Kinder zerkratzen preisgekröntes Gebäude: Eltern sagen nichts

Zwei Mädchen wollten ein preisgekröntes Gebäude noch schöner machen und haben es umgestaltet. Der Leiter der Kunstsammlung ist entsetzt. 

Wenn wir an unsere eigene Kindheit zurückdenken, fallen uns einige Streiche und alltägliche Sachbeschädigungen ein: Wände voller Filzstift, ausgerissene Pflanzen oder der ein oder andere Telefonstreich. Und irgendwie gehören solche kleinen Scherze auch zur Kindheit dazu, oder?
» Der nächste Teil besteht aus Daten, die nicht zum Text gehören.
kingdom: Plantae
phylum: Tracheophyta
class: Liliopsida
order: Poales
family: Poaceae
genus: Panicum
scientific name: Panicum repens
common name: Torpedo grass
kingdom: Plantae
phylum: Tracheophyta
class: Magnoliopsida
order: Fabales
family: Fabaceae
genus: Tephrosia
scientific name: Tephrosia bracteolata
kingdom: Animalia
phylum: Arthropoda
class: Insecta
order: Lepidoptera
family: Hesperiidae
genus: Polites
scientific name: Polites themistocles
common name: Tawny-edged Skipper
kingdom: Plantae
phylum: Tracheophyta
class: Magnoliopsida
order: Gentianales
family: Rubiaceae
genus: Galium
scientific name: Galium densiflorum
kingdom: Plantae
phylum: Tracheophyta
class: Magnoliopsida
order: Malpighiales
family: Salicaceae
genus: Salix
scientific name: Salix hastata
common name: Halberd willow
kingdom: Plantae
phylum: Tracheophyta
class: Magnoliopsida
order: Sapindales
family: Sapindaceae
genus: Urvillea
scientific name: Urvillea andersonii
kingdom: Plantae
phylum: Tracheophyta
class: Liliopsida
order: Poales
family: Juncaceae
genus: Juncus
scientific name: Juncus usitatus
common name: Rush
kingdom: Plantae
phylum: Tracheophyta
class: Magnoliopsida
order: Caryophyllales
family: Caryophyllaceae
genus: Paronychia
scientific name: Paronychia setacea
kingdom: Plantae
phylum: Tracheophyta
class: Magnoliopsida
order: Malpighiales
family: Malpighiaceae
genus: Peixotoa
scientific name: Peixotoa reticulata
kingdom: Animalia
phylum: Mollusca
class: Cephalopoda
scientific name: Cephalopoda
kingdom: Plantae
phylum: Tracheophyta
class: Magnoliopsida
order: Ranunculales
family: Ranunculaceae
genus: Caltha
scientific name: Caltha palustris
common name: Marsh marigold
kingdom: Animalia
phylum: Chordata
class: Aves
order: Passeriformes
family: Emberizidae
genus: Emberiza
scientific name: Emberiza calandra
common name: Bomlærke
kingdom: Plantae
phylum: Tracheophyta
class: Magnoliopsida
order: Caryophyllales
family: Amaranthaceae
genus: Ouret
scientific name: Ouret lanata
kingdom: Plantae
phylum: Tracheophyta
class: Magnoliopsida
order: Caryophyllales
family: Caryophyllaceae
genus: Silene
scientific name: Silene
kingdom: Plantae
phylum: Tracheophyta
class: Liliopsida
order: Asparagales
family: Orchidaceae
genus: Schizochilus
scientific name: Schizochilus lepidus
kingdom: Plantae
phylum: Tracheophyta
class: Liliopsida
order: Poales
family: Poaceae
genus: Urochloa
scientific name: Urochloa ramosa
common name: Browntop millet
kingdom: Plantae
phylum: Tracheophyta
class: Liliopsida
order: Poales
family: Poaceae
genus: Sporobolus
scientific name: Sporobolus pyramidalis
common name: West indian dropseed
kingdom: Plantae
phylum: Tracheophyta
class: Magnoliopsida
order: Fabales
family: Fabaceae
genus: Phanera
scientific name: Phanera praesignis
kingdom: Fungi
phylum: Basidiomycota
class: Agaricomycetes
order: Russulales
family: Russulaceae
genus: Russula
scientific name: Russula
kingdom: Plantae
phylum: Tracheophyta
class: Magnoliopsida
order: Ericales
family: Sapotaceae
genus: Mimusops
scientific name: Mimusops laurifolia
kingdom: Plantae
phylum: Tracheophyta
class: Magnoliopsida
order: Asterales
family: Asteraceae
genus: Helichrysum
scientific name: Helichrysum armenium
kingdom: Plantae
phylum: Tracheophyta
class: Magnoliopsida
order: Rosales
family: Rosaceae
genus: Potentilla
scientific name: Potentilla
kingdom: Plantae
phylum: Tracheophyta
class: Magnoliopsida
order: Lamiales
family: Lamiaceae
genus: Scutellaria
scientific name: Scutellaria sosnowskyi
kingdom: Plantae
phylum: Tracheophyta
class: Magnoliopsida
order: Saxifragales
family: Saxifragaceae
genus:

Zwei Mädchen aus Düsseldorf haben auf unsere Scherzerl aber ordentlich einen draufgesetzt: Die Kinder haben nämlich kürzlich ein Gebäude mit Liebesbotschaften, Herzen und Buchstaben "verschönert". Was jetzt harmlos klingt, sorgte jedoch für ziemlich viel Aufsehen und Entsetzen. Denn bei der beschmierten Fassade handelt es sich um das Düsseldorfer Kunsthaus, das gerade erst mit einem Architekturpreis ausgezeichnet wurde. Die Kinder haben während ihrer Aktion über mehrere Meter entlang der rostbraunen Fassade ihrer Kreativität freien Lauf gelassen und so ihr eigenes Kunstwerk gestaltet.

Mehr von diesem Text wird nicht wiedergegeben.